Barbara Tuchman’s A Distant Mirror, which provides an account of fourteenth-century Europe, is one of the few books I own that deals in some depth with the plagues that afflicted the continent. (See chapter 5, “‘This Is the End of the World’: The Black Death”). I am struck by the many parallels between those times and what we are (or may soon be) experiencing in 2020/21:

  • The pandemic came in waves, “rooting into the close-quartered population,” abating and then reappearing the following year.
  • The mortality rate was erratic, ranging from 20 percent in some places to 90 percent in others.
  • Enclosed spaces, such as monasteries and prisons, were much more affected.
  • Some people (even family members) were shunned, and “exaggeration and literary pessimism” were commonplace.
  • Flight was the chief recourse for “those who could afford it or arrange it.”
  • Although some of the noble classes (even a king and a queen) were struck down, the “anonymous poor” bore the brunt of deaths.
  • Economic impacts began to take hold once the plague had cut a swath through the peasantry, reducing the working population. It wasn’t long before grain fields were left to rot and villages disappeared.
  • The clergy and the medical profession (the caregivers of the day) suffered from high rates of infection and death.
  • Although it was believed the original source of the plague (spread by rats and fleas) was China, the answer turned out to be less clear-cut. According to Tuchman, it is now considered to be somewhere in central Asia, from where it “spread along the caravan routes.”
  • Quarantines, the banning of outsiders, expulsions, persecutions and the shutting down of borders became commonplace.
  • Behavior among certain groups grew “more reckless and callous” and brawls would break out.
  • Education suffered because of the great losses among the clergy, the teachers of the day.
  • The plague broke out six more times “over the next six decades in various localities at varying intervals,” reducing the population of Europe by nearly 50 percent by the end of the fourteenth century.
  • The population decline led to both wage and price inflation and reduced tax revenue, causing cash-strapped rulers to push back with repressive measures and raise tax rates for the remaining population. This deepened the antagonism between rich and poor and created “resentment that was to explode in repeated outbreaks in coming decades.”

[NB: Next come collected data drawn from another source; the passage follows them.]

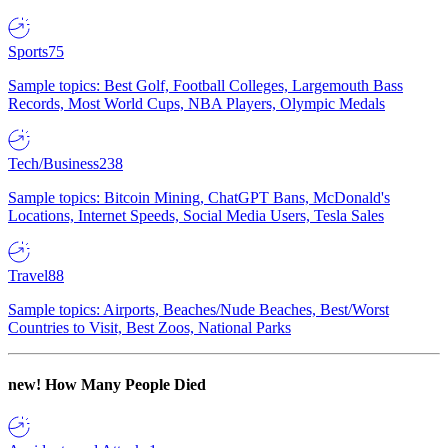
Sports
75
Sample topics: Best Golf, Football Colleges, Largemouth Bass
Records, Most World Cups, NBA Players, Olympic Medals
Tech/Business
238
Sample topics: Bitcoin Mining, ChatGPT Bans, McDonald's
Locations, Internet Speeds, Social Media Users, Tesla Sales
Travel
88
Sample topics: Airports, Beaches/Nude Beaches, Best/Worst
Countries to Visit, Best Zoos, National Parks
new!
How Many People Died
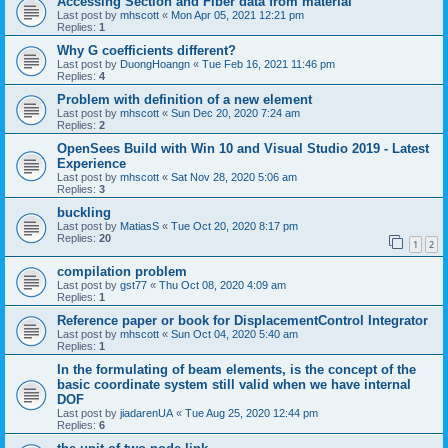
Accessing Section and Fiber data from material
Last post by
mhscott
«
Mon Apr 05, 2021 12:21 pm
Replies:
1
Why G coefficients different?
Last post by
DuongHoangn
«
Tue Feb 16, 2021 11:46 pm
Replies:
4
Problem with definition of a new element
Last post by
mhscott
«
Sun Dec 20, 2020 7:24 am
Replies:
2
OpenSees Build with Win 10 and Visual Studio 2019 - Latest
Experience
Last post by
mhscott
«
Sat Nov 28, 2020 5:06 am
Replies:
3
buckling
Last post by
MatiasS
«
Tue Oct 20, 2020 8:17 pm
Replies:
20
1
2
compilation problem
Last post by
gst77
«
Thu Oct 08, 2020 4:09 am
Replies:
1
Reference paper or book for DisplacementControl Integrator
Last post by
mhscott
«
Sun Oct 04, 2020 5:40 am
Replies:
1
In the formulating of beam elements, is the concept of the
basic coordinate system still valid when we have internal
DOF
Last post by
jiadarenUA
«
Tue Aug 25, 2020 12:44 pm
Replies:
6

In other areas, fortunately, there were sharp differences between the Black Death and COVID-19, for which we have to be thankful:

  • The manner of the contagion remained a mystery in the fourteenth century due to ignorance and superstition, and this lack of knowledge was “the most terrible of all the terrors.” Among the general population, only one explanation made sense: it was “the wrath of God,” punishment for terrible sin.
  • During the three-year period covering 1348–50 (more or less), efforts to cope with, contain and cure the disease were largely ineffectual. This was because of a combination of useless medical practices (bleeding, recourse to relics, enemas) based on what we now see as bizarre (fake?) notions, hysteria, prejudice (Jews – one of history’s usual scapegoats – being blamed), minimal sanitation (especially for the poor) and outright lack of medical knowledge.

Tuchman concludes (and warns):

“An event of great agony is bearable only in the belief that it will bring about a better world. When it does not, as in the aftermath of another vast calamity in 1914–18, disillusion is deep and moves on to self-doubt and self-disgust. In creating a climate for pessimism, the Black Death was the equivalent of the First World War, although it took fifty years for the psychological effects to develop.” (p. 124)

Is it possible that Covid-19 can bring about a “better world”? Or will the world be left demoralized and doubtful, and an era of pessimism prevail? And how long will the psychological effects last? Will world leaders get their act together? Will we get a successful vaccine? And how soon? And how many will get access to it?